Material to process:
··········

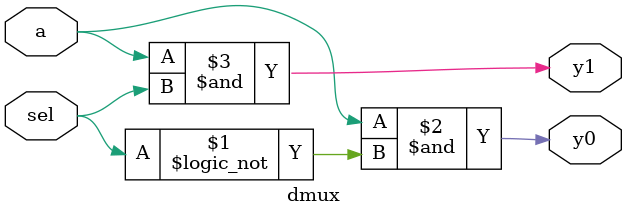
<source format=v>
module dmux(input a, input sel, output y0, output y1);

  assign y0 = a & (!sel);
  assign y1 = a & sel;

endmodule


</source>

··········

Job:
Restate the listing word for word and drop the pictures.

Answer to this problem:
<source format=v>
module dmux(input a, input sel, output y0, output y1);

  assign y0 = a & (!sel);
  assign y1 = a & sel;

endmodule


</source>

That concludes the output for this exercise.